The market for MDR is growing fast, especially in the MSP space. Demand is driven by the need for AI-powered solutions that are easier to manage and more effective at stopping modern threats
Irina Artioli, Acronis Threat Research Unit
Linda Kerr, director of marketing MDR at WatchGuard Technologies, encourages the channel to continue focusing on the needs of their customers, particularly small and medium-sized enterprises (SMEs).
“The opportunity is growing fast. As threats evolve and compliance pressures increase, more SMBs are looking for managed security services they can trust. MDR positions partners to deliver enterprise-grade protection, without building an SOC, so they can expand into high-value accounts, boost recurring revenue and stand out in a crowded market,” she says.
“Looking ahead, we plan to expand our MDR capabilities, including broader third-party integrations and deeper automation, making the service even easier to sell and scale,” adds Kerr.
There is a sense that the MDR service the channel offers now will not be the one that they provide in the future and there is a need to accept product evolution.
“MDR services are continually evolving to incorporate additional cyber security capabilities that address emerging threats and vulnerabilities,” says Huntress’s Bussa.
“Identity-based attacks, in particular, are a significant concern today, and tools like identity threat detection and response (ITDR) are being utilised to monitor and respond to these threats.
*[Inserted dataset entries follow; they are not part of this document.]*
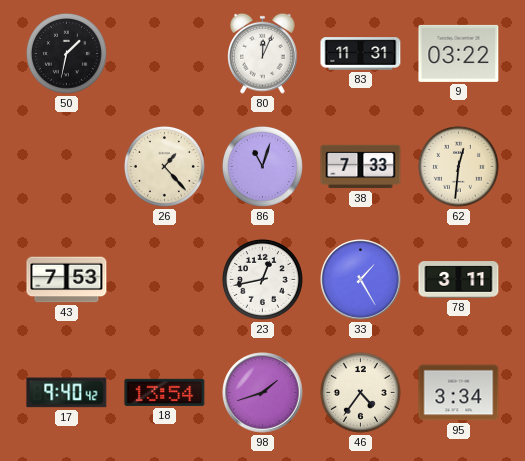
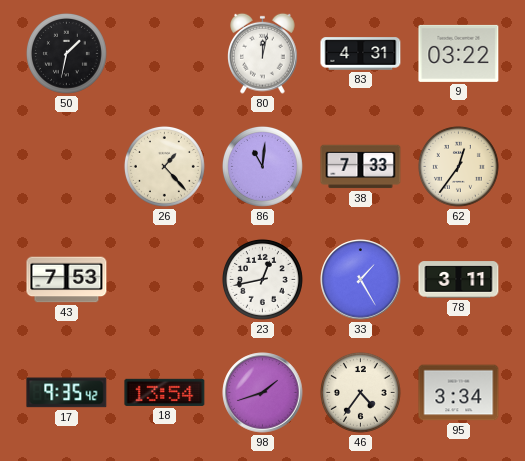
80: 12:04 -> 12:02
83: 11:31 -> 4:31
86: 11:03 -> 11:01
62: 12:31 -> 12:36
17: 9:40 -> 9:35
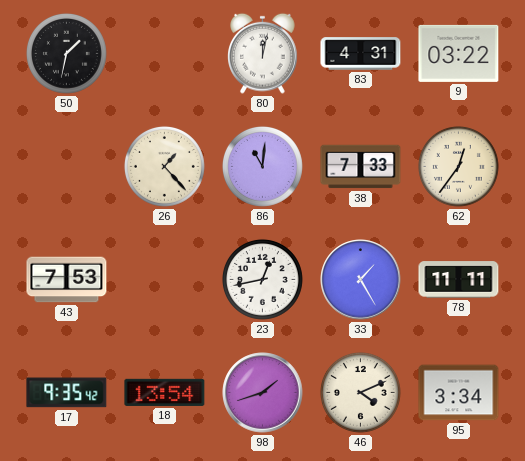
78: 3:11 -> 11:11
46: 4:36 -> 4:11
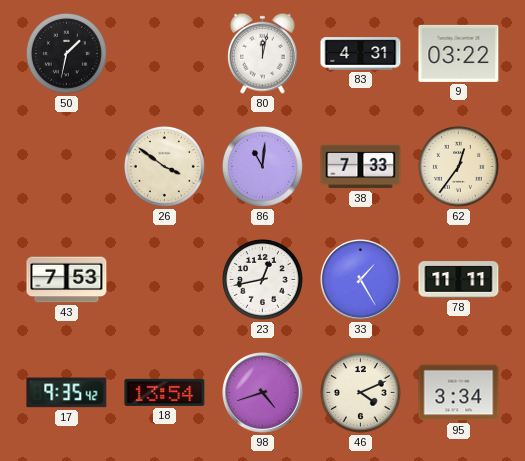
26: 1:23 -> 3:51
98: 1:42 -> 4:42
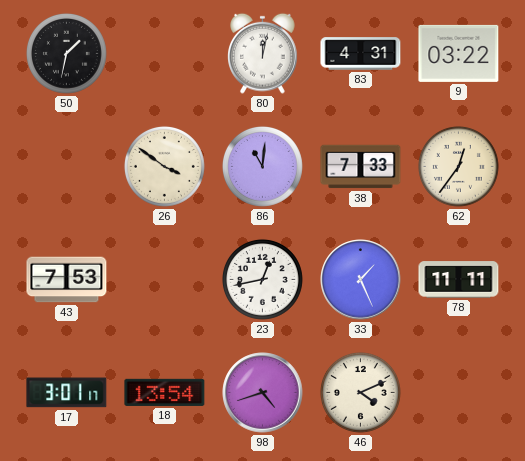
33: 1:25 -> 1:26
17: 9:35 -> 3:01
95: 3:34 -> none
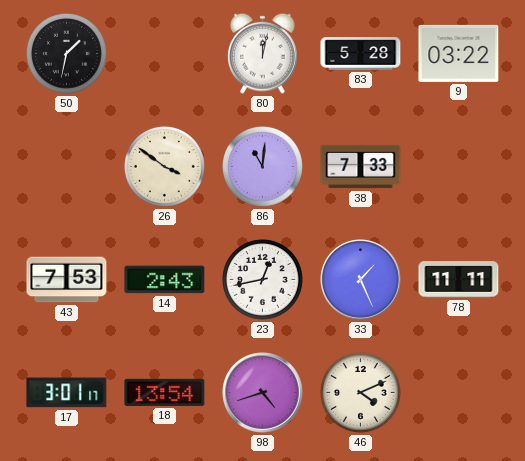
83: 4:31 -> 5:28
62: 12:36 -> none
14: none -> 2:43
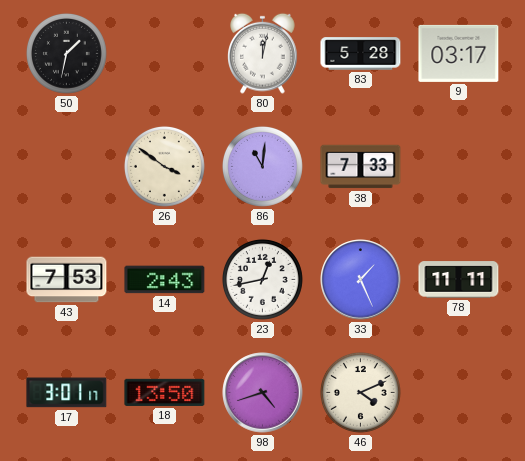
9: 03:22 -> 03:17
18: 13:54 -> 13:50
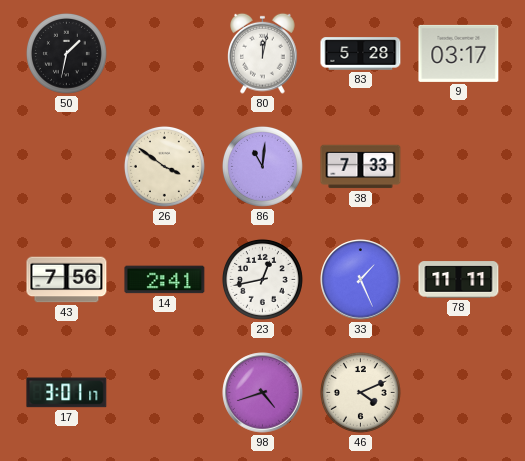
43: 7:53 -> 7:56
14: 2:43 -> 2:41
18: 13:50 -> none
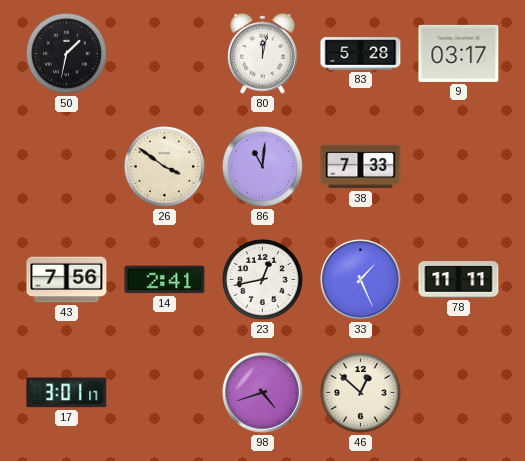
46: 4:11 -> 12:52
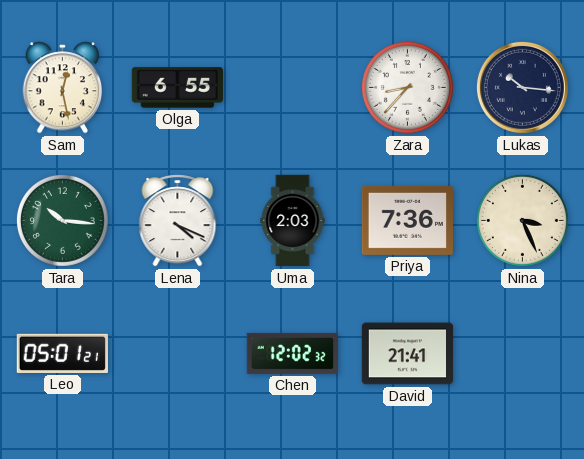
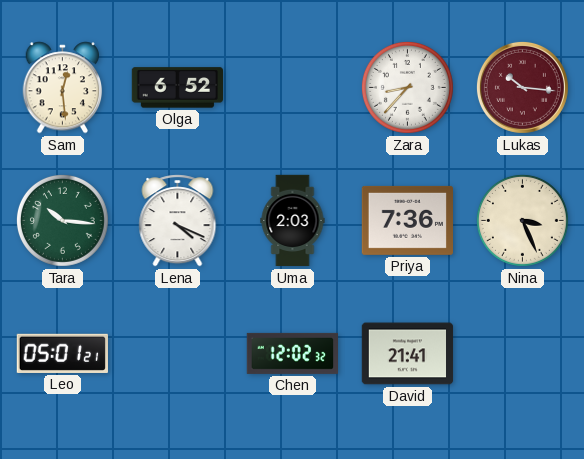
Sam: 12:28 -> 12:29
Olga: 6:55 -> 6:52
Lukas dial: navy -> burgundy
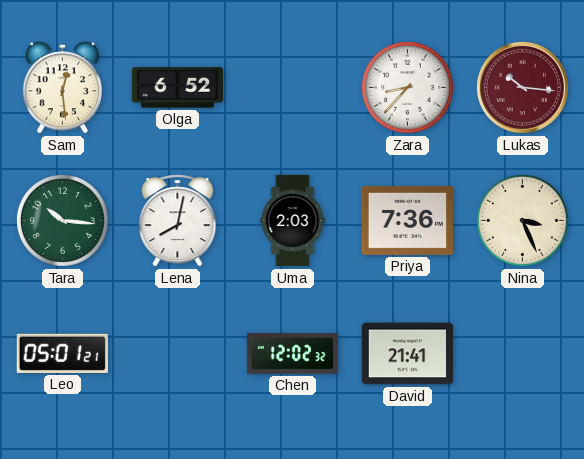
Lena: 4:19 -> 8:02
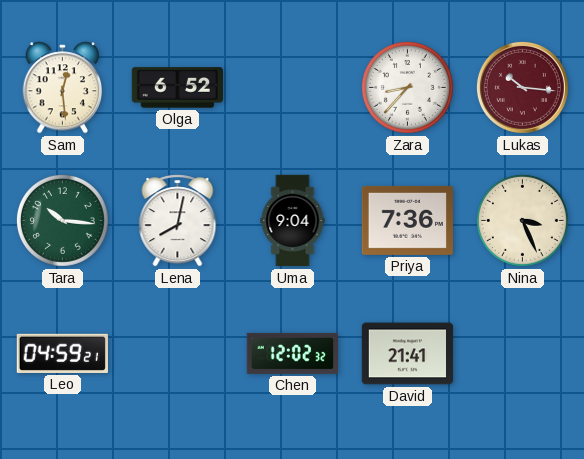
Uma: 2:03 -> 9:04
Leo: 05:01 -> 04:59
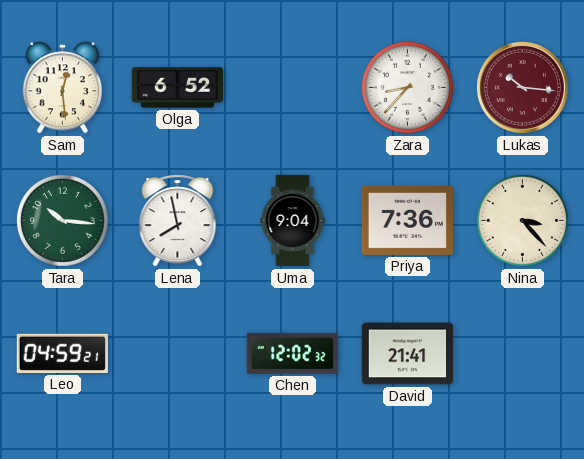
Lena: 8:02 -> 7:58
Nina: 3:26 -> 3:23
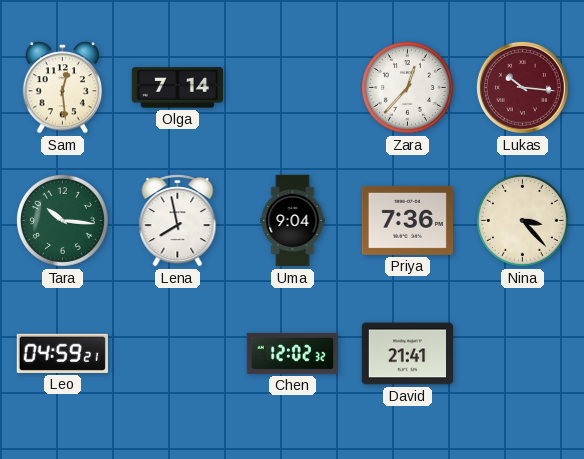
Olga: 6:52 -> 7:14
Zara: 8:37 -> 12:37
At the same time, MDR services are improving cyber hygiene for businesses through security posture management, including measures such as attack surface management and exposure management,” he adds.
NetScout’s Derby has also charted a change in MDR, with the need to understand the technology in the framework of compliance regulations also sparking some adaptations to the channel’s approach.
“MDR is evolving beyond basic alert triage into a service that delivers meaningful outcomes by helping organisations not only detect threats, but fully investigate, understand and respond to them with confidence,” he says. “The MDR services that prioritise investigation and context will lead the market going forward.”